■ WHAT THE EXERCISE ASKS ■
Copy the data below exactly.

■ Dataset entries ■
○ ○ ○ ○
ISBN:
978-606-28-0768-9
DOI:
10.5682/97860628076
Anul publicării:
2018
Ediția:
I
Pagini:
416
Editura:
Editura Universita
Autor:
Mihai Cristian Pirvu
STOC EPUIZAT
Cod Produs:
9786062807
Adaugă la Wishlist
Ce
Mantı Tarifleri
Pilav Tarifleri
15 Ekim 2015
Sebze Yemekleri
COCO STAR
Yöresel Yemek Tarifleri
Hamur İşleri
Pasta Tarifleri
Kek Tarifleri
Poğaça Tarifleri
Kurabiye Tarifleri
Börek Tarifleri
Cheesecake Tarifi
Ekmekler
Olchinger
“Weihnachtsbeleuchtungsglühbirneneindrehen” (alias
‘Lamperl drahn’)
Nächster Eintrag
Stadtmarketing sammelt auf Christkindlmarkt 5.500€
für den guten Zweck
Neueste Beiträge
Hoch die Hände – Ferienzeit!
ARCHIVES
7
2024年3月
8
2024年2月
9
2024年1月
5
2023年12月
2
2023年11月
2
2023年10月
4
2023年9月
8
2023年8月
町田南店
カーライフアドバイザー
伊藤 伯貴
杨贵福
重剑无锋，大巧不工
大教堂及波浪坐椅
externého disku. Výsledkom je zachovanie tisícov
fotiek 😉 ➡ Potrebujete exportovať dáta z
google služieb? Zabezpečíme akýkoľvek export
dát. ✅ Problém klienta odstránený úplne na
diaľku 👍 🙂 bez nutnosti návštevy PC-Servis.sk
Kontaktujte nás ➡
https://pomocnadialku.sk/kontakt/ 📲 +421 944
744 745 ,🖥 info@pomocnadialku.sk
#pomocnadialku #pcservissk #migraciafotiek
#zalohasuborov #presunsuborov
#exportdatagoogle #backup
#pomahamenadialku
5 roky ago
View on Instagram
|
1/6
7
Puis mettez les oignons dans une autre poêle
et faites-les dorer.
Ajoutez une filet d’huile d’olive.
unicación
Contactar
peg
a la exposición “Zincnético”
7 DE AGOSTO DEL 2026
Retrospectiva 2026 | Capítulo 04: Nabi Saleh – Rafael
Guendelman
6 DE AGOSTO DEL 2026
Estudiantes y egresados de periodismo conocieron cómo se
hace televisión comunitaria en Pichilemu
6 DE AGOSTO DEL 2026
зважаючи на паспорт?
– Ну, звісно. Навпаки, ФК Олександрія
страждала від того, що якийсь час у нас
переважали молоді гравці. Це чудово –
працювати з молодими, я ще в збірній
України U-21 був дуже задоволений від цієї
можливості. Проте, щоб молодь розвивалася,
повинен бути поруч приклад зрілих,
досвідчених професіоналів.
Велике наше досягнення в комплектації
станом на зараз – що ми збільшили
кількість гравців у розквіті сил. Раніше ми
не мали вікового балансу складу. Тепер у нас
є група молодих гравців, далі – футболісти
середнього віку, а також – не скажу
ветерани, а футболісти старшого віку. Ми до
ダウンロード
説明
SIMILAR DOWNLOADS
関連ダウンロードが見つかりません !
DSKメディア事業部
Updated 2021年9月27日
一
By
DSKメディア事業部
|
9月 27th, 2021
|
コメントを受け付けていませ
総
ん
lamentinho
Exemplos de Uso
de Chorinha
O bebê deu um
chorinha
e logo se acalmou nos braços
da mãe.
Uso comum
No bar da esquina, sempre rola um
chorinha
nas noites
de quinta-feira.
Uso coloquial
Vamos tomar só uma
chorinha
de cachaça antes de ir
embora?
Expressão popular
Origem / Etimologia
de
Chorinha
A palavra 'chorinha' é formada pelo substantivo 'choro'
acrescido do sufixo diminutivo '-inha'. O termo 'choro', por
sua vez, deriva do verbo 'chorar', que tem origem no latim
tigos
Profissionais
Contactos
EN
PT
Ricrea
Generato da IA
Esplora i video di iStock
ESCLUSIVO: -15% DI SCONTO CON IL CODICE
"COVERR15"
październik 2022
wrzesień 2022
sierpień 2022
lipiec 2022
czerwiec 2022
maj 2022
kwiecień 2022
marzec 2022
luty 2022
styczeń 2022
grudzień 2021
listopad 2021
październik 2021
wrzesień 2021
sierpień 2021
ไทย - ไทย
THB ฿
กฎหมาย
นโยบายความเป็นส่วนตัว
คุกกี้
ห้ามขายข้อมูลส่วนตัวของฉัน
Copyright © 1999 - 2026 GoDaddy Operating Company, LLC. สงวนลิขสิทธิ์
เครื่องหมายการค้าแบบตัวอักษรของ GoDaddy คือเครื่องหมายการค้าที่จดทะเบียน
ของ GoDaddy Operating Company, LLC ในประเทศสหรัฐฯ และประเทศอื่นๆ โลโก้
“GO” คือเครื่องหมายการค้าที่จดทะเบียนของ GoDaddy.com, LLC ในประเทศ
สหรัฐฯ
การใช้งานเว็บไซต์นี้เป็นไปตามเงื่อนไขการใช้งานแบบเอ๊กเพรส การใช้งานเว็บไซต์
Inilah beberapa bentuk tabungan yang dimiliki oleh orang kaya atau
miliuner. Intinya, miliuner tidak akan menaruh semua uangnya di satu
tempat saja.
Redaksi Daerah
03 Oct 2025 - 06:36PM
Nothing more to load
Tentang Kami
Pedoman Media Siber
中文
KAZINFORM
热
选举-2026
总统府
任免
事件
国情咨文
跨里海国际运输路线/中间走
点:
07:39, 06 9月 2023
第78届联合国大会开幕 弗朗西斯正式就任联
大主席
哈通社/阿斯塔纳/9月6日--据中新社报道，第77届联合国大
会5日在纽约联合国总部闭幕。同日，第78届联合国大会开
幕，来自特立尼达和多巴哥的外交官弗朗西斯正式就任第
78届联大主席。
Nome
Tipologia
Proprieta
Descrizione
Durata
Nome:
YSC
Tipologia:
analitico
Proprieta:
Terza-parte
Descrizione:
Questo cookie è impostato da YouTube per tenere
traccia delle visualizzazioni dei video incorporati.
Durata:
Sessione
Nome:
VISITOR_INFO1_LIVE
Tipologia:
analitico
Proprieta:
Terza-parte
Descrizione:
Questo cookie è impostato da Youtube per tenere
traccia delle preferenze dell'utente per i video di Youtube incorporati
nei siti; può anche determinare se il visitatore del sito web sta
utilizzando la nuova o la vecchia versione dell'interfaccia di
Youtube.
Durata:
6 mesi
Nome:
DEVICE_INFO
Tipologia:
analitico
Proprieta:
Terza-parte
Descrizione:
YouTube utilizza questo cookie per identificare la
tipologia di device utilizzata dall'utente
○ ○ ○ ○
■ ANSWER AREA ■
ISBN:
978-606-28-0768-9
DOI:
10.5682/97860628076
Anul publicării:
2018
Ediția:
I
Pagini:
416
Editura:
Editura Universita
Autor:
Mihai Cristian Pirvu
STOC EPUIZAT
Cod Produs:
9786062807
Adaugă la Wishlist
Ce
Mantı Tarifleri
Pilav Tarifleri
15 Ekim 2015
Sebze Yemekleri
COCO STAR
Yöresel Yemek Tarifleri
Hamur İşleri
Pasta Tarifleri
Kek Tarifleri
Poğaça Tarifleri
Kurabiye Tarifleri
Börek Tarifleri
Cheesecake Tarifi
Ekmekler
Olchinger
“Weihnachtsbeleuchtungsglühbirneneindrehen” (alias
‘Lamperl drahn’)
Nächster Eintrag
Stadtmarketing sammelt auf Christkindlmarkt 5.500€
für den guten Zweck
Neueste Beiträge
Hoch die Hände – Ferienzeit!
ARCHIVES
7
2024年3月
8
2024年2月
9
2024年1月
5
2023年12月
2
2023年11月
2
2023年10月
4
2023年9月
8
2023年8月
町田南店
カーライフアドバイザー
伊藤 伯貴
杨贵福
重剑无锋，大巧不工
大教堂及波浪坐椅
externého disku. Výsledkom je zachovanie tisícov
fotiek 😉 ➡ Potrebujete exportovať dáta z
google služieb? Zabezpečíme akýkoľvek export
dát. ✅ Problém klienta odstránený úplne na
diaľku 👍 🙂 bez nutnosti návštevy PC-Servis.sk
Kontaktujte nás ➡
https://pomocnadialku.sk/kontakt/ 📲 +421 944
744 745 ,🖥 info@pomocnadialku.sk
#pomocnadialku #pcservissk #migraciafotiek
#zalohasuborov #presunsuborov
#exportdatagoogle #backup
#pomahamenadialku
5 roky ago
View on Instagram
|
1/6
7
Puis mettez les oignons dans une autre poêle
et faites-les dorer.
Ajoutez une filet d’huile d’olive.
unicación
Contactar
peg
a la exposición “Zincnético”
7 DE AGOSTO DEL 2026
Retrospectiva 2026 | Capítulo 04: Nabi Saleh – Rafael
Guendelman
6 DE AGOSTO DEL 2026
Estudiantes y egresados de periodismo conocieron cómo se
hace televisión comunitaria en Pichilemu
6 DE AGOSTO DEL 2026
зважаючи на паспорт?
– Ну, звісно. Навпаки, ФК Олександрія
страждала від того, що якийсь час у нас
переважали молоді гравці. Це чудово –
працювати з молодими, я ще в збірній
України U-21 був дуже задоволений від цієї
можливості. Проте, щоб молодь розвивалася,
повинен бути поруч приклад зрілих,
досвідчених професіоналів.
Велике наше досягнення в комплектації
станом на зараз – що ми збільшили
кількість гравців у розквіті сил. Раніше ми
не мали вікового балансу складу. Тепер у нас
є група молодих гравців, далі – футболісти
середнього віку, а також – не скажу
ветерани, а футболісти старшого віку. Ми до
ダウンロード
説明
SIMILAR DOWNLOADS
関連ダウンロードが見つかりません !
DSKメディア事業部
Updated 2021年9月27日
一
By
DSKメディア事業部
|
9月 27th, 2021
|
コメントを受け付けていませ
総
ん
lamentinho
Exemplos de Uso
de Chorinha
O bebê deu um
chorinha
e logo se acalmou nos braços
da mãe.
Uso comum
No bar da esquina, sempre rola um
chorinha
nas noites
de quinta-feira.
Uso coloquial
Vamos tomar só uma
chorinha
de cachaça antes de ir
embora?
Expressão popular
Origem / Etimologia
de
Chorinha
A palavra 'chorinha' é formada pelo substantivo 'choro'
acrescido do sufixo diminutivo '-inha'. O termo 'choro', por
sua vez, deriva do verbo 'chorar', que tem origem no latim
tigos
Profissionais
Contactos
EN
PT
Ricrea
Generato da IA
Esplora i video di iStock
ESCLUSIVO: -15% DI SCONTO CON IL CODICE
"COVERR15"
październik 2022
wrzesień 2022
sierpień 2022
lipiec 2022
czerwiec 2022
maj 2022
kwiecień 2022
marzec 2022
luty 2022
styczeń 2022
grudzień 2021
listopad 2021
październik 2021
wrzesień 2021
sierpień 2021
ไทย - ไทย
THB ฿
กฎหมาย
นโยบายความเป็นส่วนตัว
คุกกี้
ห้ามขายข้อมูลส่วนตัวของฉัน
Copyright © 1999 - 2026 GoDaddy Operating Company, LLC. สงวนลิขสิทธิ์
เครื่องหมายการค้าแบบตัวอักษรของ GoDaddy คือเครื่องหมายการค้าที่จดทะเบียน
ของ GoDaddy Operating Company, LLC ในประเทศสหรัฐฯ และประเทศอื่นๆ โลโก้
“GO” คือเครื่องหมายการค้าที่จดทะเบียนของ GoDaddy.com, LLC ในประเทศ
สหรัฐฯ
การใช้งานเว็บไซต์นี้เป็นไปตามเงื่อนไขการใช้งานแบบเอ๊กเพรส การใช้งานเว็บไซต์
Inilah beberapa bentuk tabungan yang dimiliki oleh orang kaya atau
miliuner. Intinya, miliuner tidak akan menaruh semua uangnya di satu
tempat saja.
Redaksi Daerah
03 Oct 2025 - 06:36PM
Nothing more to load
Tentang Kami
Pedoman Media Siber
中文
KAZINFORM
热
选举-2026
总统府
任免
事件
国情咨文
跨里海国际运输路线/中间走
点:
07:39, 06 9月 2023
第78届联合国大会开幕 弗朗西斯正式就任联
大主席
哈通社/阿斯塔纳/9月6日--据中新社报道，第77届联合国大
会5日在纽约联合国总部闭幕。同日，第78届联合国大会开
幕，来自特立尼达和多巴哥的外交官弗朗西斯正式就任第
78届联大主席。
Nome
Tipologia
Proprieta
Descrizione
Durata
Nome:
YSC
Tipologia:
analitico
Proprieta:
Terza-parte
Descrizione:
Questo cookie è impostato da YouTube per tenere
traccia delle visualizzazioni dei video incorporati.
Durata:
Sessione
Nome:
VISITOR_INFO1_LIVE
Tipologia:
analitico
Proprieta:
Terza-parte
Descrizione:
Questo cookie è impostato da Youtube per tenere
traccia delle preferenze dell'utente per i video di Youtube incorporati
nei siti; può anche determinare se il visitatore del sito web sta
utilizzando la nuova o la vecchia versione dell'interfaccia di
Youtube.
Durata:
6 mesi
Nome:
DEVICE_INFO
Tipologia:
analitico
Proprieta:
Terza-parte
Descrizione:
YouTube utilizza questo cookie per identificare la
tipologia di device utilizzata dall'utente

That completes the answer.